[Dataset items]
· · · · ·
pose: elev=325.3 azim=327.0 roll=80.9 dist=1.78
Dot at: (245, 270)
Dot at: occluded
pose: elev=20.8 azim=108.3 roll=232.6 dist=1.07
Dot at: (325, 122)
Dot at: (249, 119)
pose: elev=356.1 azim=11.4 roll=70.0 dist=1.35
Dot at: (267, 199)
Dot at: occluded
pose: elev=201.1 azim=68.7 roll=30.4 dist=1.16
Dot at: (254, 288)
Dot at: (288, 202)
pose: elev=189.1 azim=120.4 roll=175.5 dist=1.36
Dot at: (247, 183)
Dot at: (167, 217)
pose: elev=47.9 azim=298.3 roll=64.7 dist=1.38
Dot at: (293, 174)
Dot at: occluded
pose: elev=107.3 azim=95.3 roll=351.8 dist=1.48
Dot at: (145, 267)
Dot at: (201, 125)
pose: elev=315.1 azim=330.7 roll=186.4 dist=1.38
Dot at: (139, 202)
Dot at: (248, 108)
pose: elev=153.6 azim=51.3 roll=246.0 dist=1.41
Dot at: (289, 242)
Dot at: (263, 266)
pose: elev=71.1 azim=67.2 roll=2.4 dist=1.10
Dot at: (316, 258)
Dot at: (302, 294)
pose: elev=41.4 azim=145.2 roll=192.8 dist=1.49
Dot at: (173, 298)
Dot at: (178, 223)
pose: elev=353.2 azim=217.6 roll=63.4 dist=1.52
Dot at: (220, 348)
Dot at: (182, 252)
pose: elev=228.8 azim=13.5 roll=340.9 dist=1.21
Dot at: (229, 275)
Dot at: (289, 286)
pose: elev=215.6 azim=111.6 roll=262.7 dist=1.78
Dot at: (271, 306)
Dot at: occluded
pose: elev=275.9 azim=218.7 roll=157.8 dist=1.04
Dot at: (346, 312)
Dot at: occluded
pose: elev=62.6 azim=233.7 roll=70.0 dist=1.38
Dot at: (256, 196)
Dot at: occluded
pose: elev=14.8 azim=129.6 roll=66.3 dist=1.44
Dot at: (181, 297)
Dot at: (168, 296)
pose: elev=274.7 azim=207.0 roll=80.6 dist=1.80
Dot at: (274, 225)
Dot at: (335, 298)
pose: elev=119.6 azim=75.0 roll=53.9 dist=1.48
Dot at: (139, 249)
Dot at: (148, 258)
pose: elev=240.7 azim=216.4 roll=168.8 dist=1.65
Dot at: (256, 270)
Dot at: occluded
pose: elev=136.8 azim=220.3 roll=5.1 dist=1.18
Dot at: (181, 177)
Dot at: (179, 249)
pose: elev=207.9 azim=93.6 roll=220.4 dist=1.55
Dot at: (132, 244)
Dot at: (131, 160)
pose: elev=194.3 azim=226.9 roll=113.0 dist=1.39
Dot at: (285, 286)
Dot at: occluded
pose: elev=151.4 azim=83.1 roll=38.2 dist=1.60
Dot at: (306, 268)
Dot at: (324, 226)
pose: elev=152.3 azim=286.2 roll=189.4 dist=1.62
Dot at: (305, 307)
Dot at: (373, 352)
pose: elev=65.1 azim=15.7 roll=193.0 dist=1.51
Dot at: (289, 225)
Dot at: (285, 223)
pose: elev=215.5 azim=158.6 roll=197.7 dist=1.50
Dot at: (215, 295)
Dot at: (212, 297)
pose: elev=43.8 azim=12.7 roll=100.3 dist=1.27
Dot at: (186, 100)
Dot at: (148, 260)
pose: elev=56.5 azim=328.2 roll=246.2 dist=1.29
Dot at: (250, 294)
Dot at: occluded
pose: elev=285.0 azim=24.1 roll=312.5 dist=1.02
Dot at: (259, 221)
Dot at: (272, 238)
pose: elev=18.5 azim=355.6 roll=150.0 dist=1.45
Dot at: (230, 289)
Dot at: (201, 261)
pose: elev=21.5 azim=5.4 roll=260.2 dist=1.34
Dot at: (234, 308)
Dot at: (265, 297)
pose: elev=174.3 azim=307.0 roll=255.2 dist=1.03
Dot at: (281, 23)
· · · · ·
_WHAT IS BEING ASKED_
Repeat the records above word for word, starting with the line containing "pose: elev=201.1 azim=68.7" and ending with the line containing "Dot at: (335, 298)", both included.

_COMPLETED TASK_
pose: elev=201.1 azim=68.7 roll=30.4 dist=1.16
Dot at: (254, 288)
Dot at: (288, 202)
pose: elev=189.1 azim=120.4 roll=175.5 dist=1.36
Dot at: (247, 183)
Dot at: (167, 217)
pose: elev=47.9 azim=298.3 roll=64.7 dist=1.38
Dot at: (293, 174)
Dot at: occluded
pose: elev=107.3 azim=95.3 roll=351.8 dist=1.48
Dot at: (145, 267)
Dot at: (201, 125)
pose: elev=315.1 azim=330.7 roll=186.4 dist=1.38
Dot at: (139, 202)
Dot at: (248, 108)
pose: elev=153.6 azim=51.3 roll=246.0 dist=1.41
Dot at: (289, 242)
Dot at: (263, 266)
pose: elev=71.1 azim=67.2 roll=2.4 dist=1.10
Dot at: (316, 258)
Dot at: (302, 294)
pose: elev=41.4 azim=145.2 roll=192.8 dist=1.49
Dot at: (173, 298)
Dot at: (178, 223)
pose: elev=353.2 azim=217.6 roll=63.4 dist=1.52
Dot at: (220, 348)
Dot at: (182, 252)
pose: elev=228.8 azim=13.5 roll=340.9 dist=1.21
Dot at: (229, 275)
Dot at: (289, 286)
pose: elev=215.6 azim=111.6 roll=262.7 dist=1.78
Dot at: (271, 306)
Dot at: occluded
pose: elev=275.9 azim=218.7 roll=157.8 dist=1.04
Dot at: (346, 312)
Dot at: occluded
pose: elev=62.6 azim=233.7 roll=70.0 dist=1.38
Dot at: (256, 196)
Dot at: occluded
pose: elev=14.8 azim=129.6 roll=66.3 dist=1.44
Dot at: (181, 297)
Dot at: (168, 296)
pose: elev=274.7 azim=207.0 roll=80.6 dist=1.80
Dot at: (274, 225)
Dot at: (335, 298)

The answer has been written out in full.